そんななか、レースでの乗り降りを最短に抑えるために考え出されたのが、“ガルウイング・ドア”だったのです。その後、ドアを開いた時の形状の美しさから、メーカーの花形となるスポーツカーを表す、分かりやすいアイコンとして、数多くのスポーツカーにも採用されました。現代でも、一部の高級スポーツカーに採用されています。

 

 

 

 

そもそもガルウイングにする理由とは?

 

 

ガルウイングにする根本的な理由は、頑丈なボデイと少ない開口部で乗り降りをする、ということを両立するためでした。その他にも、ドアを開ける際の横の張り出しがヒンジドアに比べて少ないこと、ドアの全開時に室内側のドアハンドルに手が届きやすいことなどのメリットもあげられます。

 

しかし、上部の張り出しは大きくなるので、車庫や立体駐車場などで不便であることや、構造上、ルーフを高剛性化しなければならずコストが余計にかかるなど課題も多いため、採用例は少なくなっています。

 

現代では、ガルウイングへの改造キットが発売されているなど、一部のユーザーには好まれています。そのほとんどは、ガルウイングの機能性よりも、「デザインに憧れる」、「注目されたい」といった理由が多いようです。

 

 

 

 

最新のガルウイングは?

 

 

ガルウイング・ドアは、そのデザインが注目はされますが、一般的には実用性は低いため、自動車メーカーとしてはなかなか取り入れようとはしませんでした。そんな中、ガルウイングの利便性を再発見して採用したのが、2015年誕生の「テスラ Model X」です。テスラは「ファルコン・ウイング」という独自の呼び方をしておりますが、ガルウイングと同様のドアタイプです。

 

これまでのガルウイングのクルマといえば、2ドアクーペスタイルでしたが、Model Xは5ドアクーペスタイルをしており、フロントは通常のヒンジドア、リアはファルコン・ウイングという特徴的な構造を採用しています。

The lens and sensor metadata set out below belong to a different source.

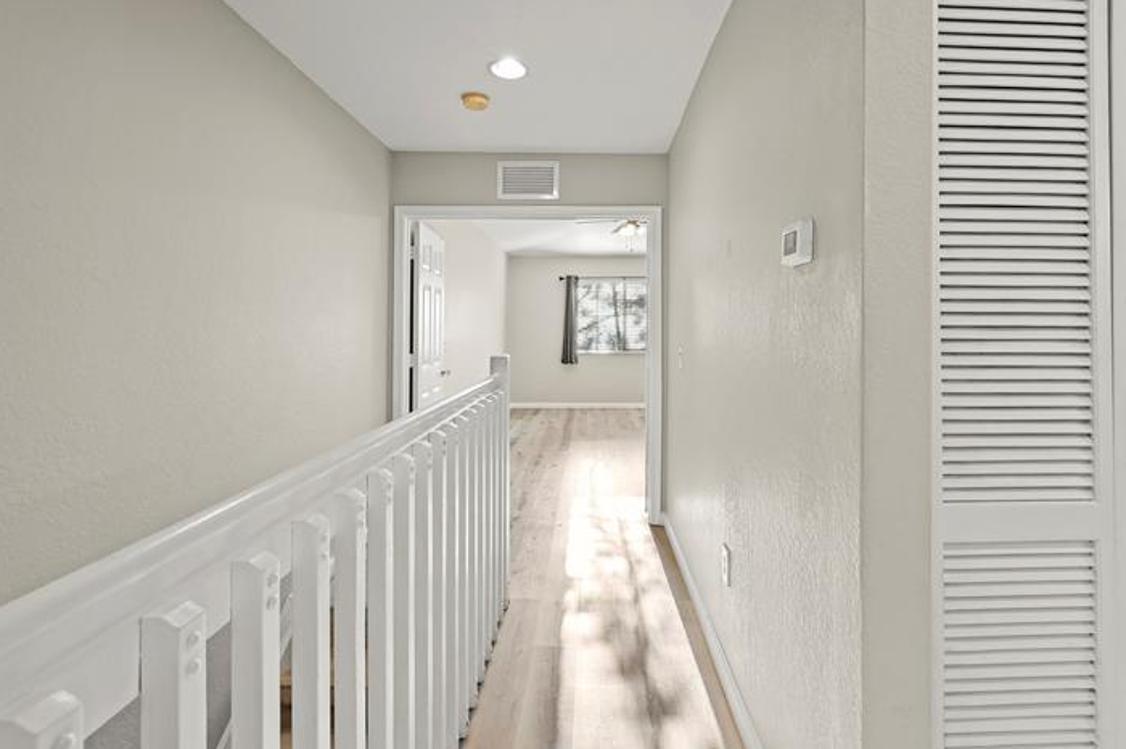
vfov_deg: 73.7
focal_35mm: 16
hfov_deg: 96.7
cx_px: 587
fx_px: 500
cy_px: 371
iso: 1600
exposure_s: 1/20
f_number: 8
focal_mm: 14
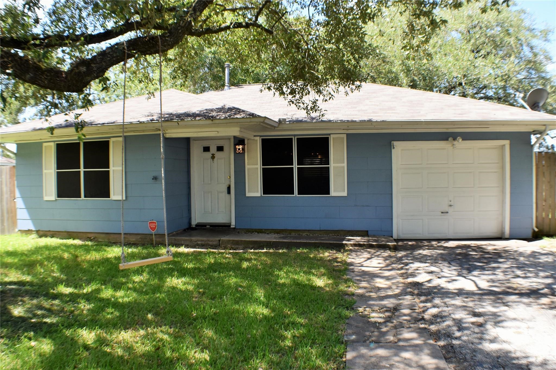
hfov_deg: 59.5
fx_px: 486
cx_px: 278
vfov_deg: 41.7
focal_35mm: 32
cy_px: 185
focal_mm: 21
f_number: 8
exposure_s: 1/250
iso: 320
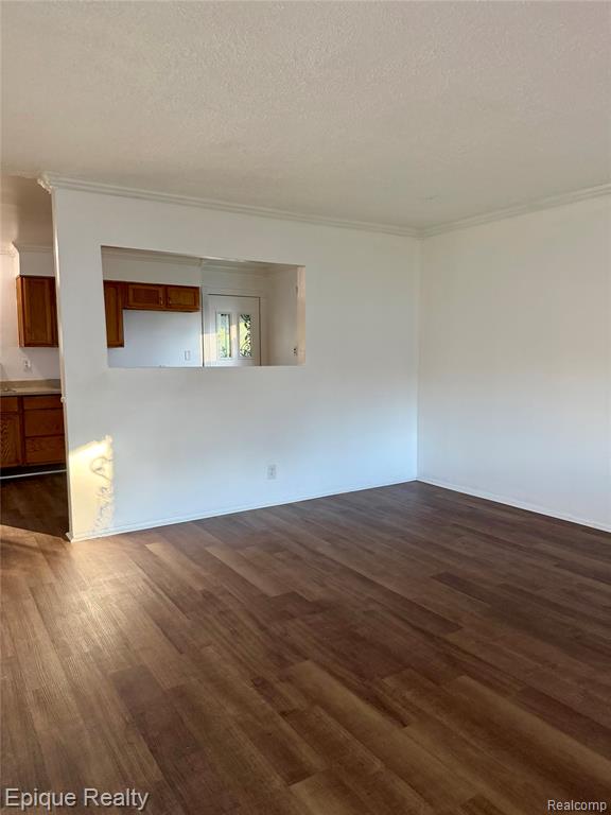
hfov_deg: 56.8
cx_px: 306
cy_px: 408
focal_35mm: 24
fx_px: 565
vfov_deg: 71.6
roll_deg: -0.1
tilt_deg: -7.6
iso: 200
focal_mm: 6.76
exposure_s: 1/173
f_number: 1.78
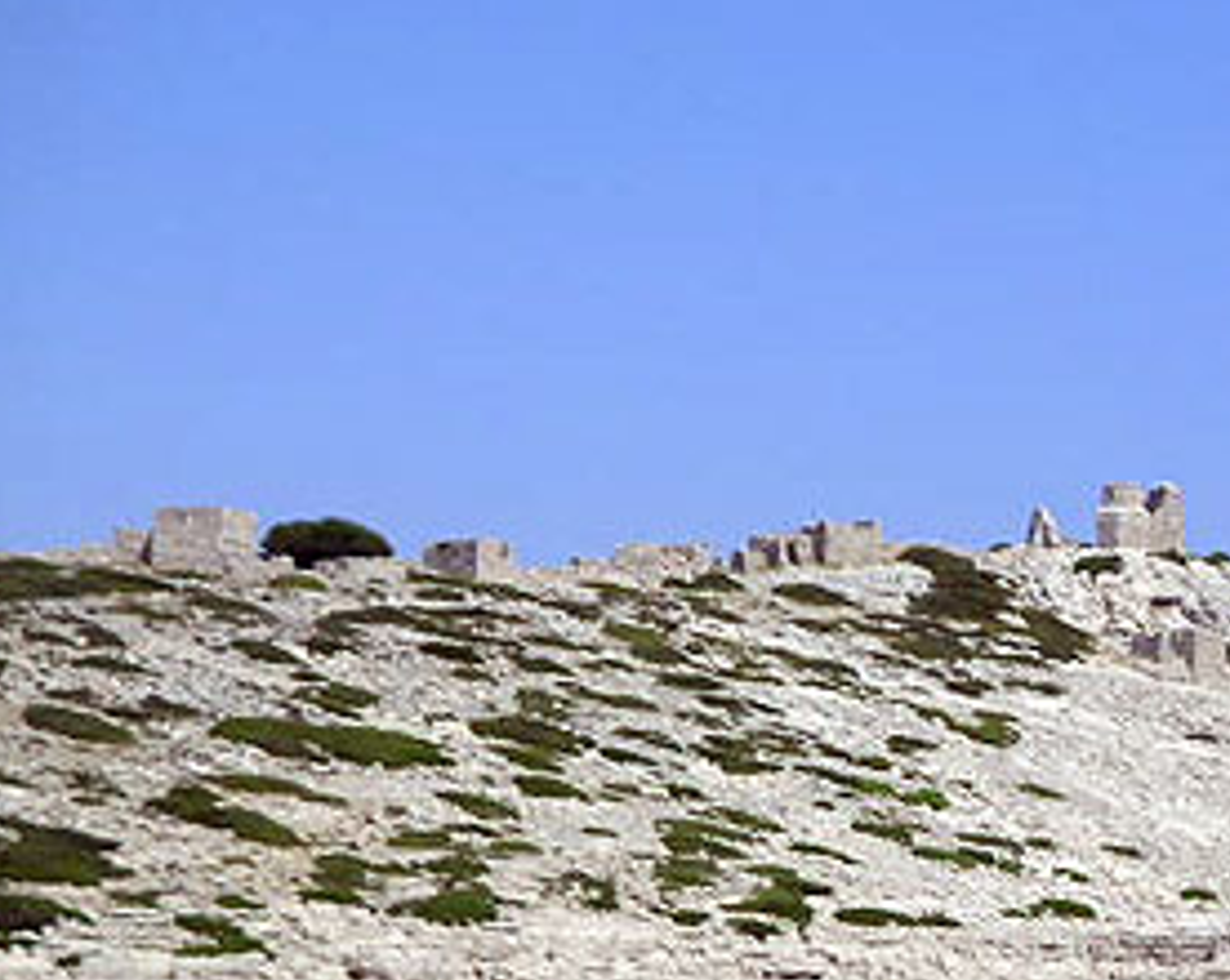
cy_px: 557
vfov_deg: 8.7
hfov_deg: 10.9
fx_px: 6434
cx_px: 833
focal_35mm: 177
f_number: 8
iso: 50
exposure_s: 1/180
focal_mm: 17.1
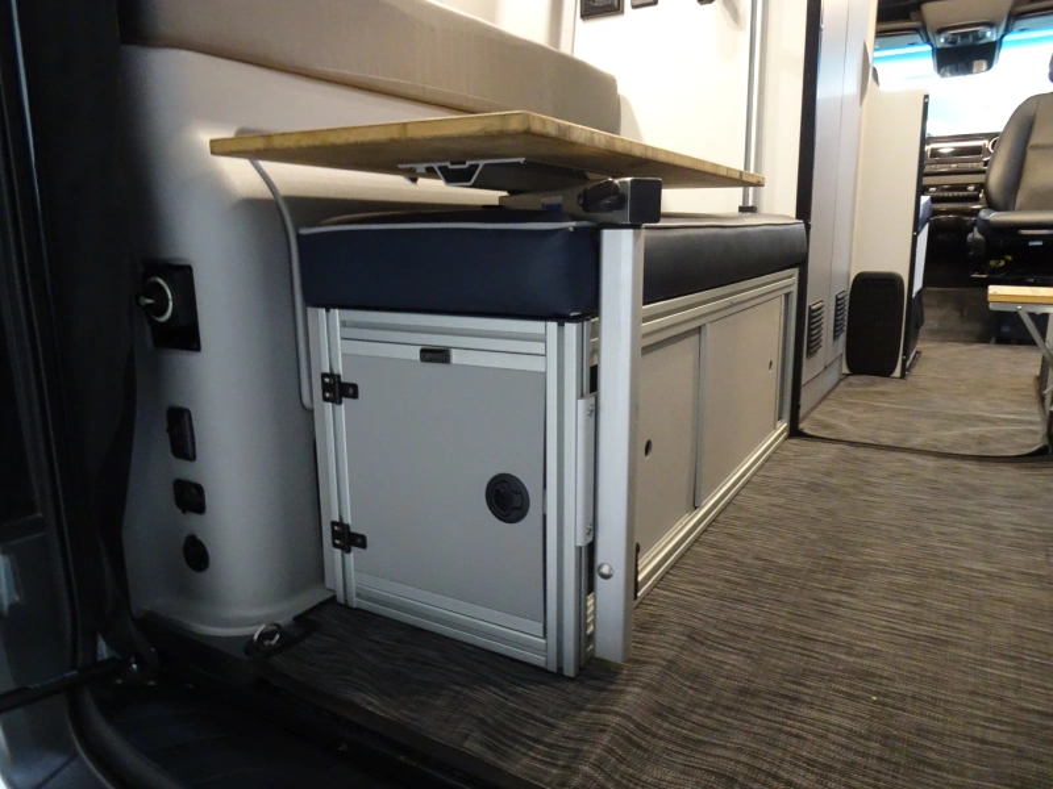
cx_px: 526
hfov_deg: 71.6
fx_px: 730
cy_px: 394
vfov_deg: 56.8
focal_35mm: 24
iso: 800
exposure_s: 1/15
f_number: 3.5
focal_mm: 4.1
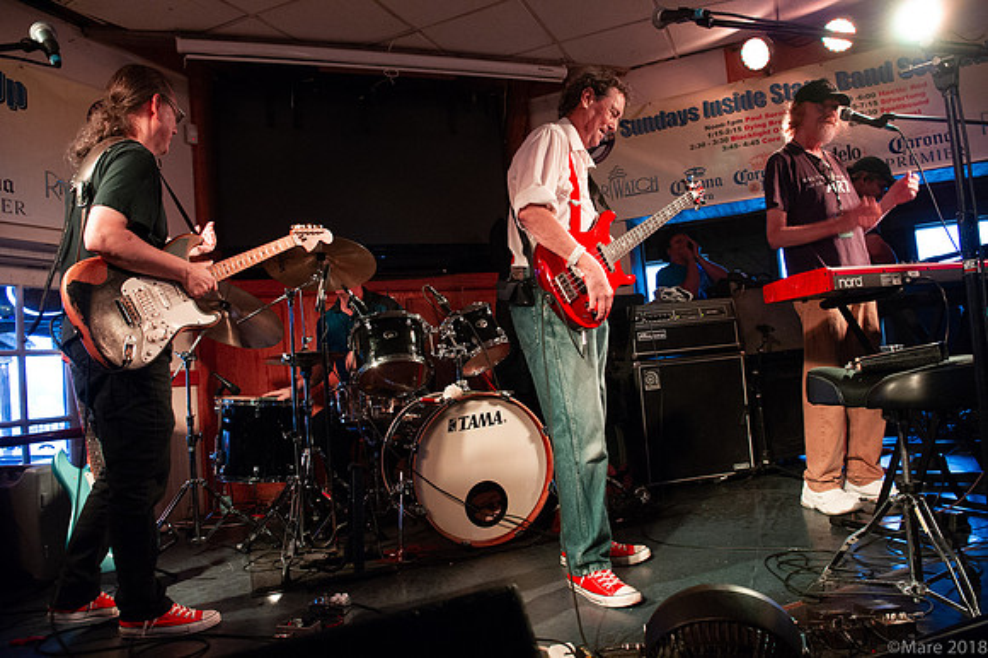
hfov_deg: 73.8
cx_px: 494
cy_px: 329
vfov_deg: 53.1
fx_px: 658
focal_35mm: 24
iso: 6400
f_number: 6.3
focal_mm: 24
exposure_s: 1/50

このファルコン・ウイングは、左右への張り出しが小さくなるように、途中で折れ曲がる構造になっており、駐車場などで横にクルマが止まっていても、ぶつからないように開く仕組みです。これは、ドアに付いたセンサーによって、隣のクルマや壁などを感知しており、自動的にドアの折れ角を調整し、約30cmの隙間があれば開閉できるようになっているそうです。

 

 

「レースカーの乗り降りのための方策」として生まれたガルウイングですが、今は、そのデザイン性に惹かれてガルウイングのクルマを選ぶ方や改造する方が多いようです。今後はどんなガルウイングのドアのクルマが登場するのか、非常に楽しみですね。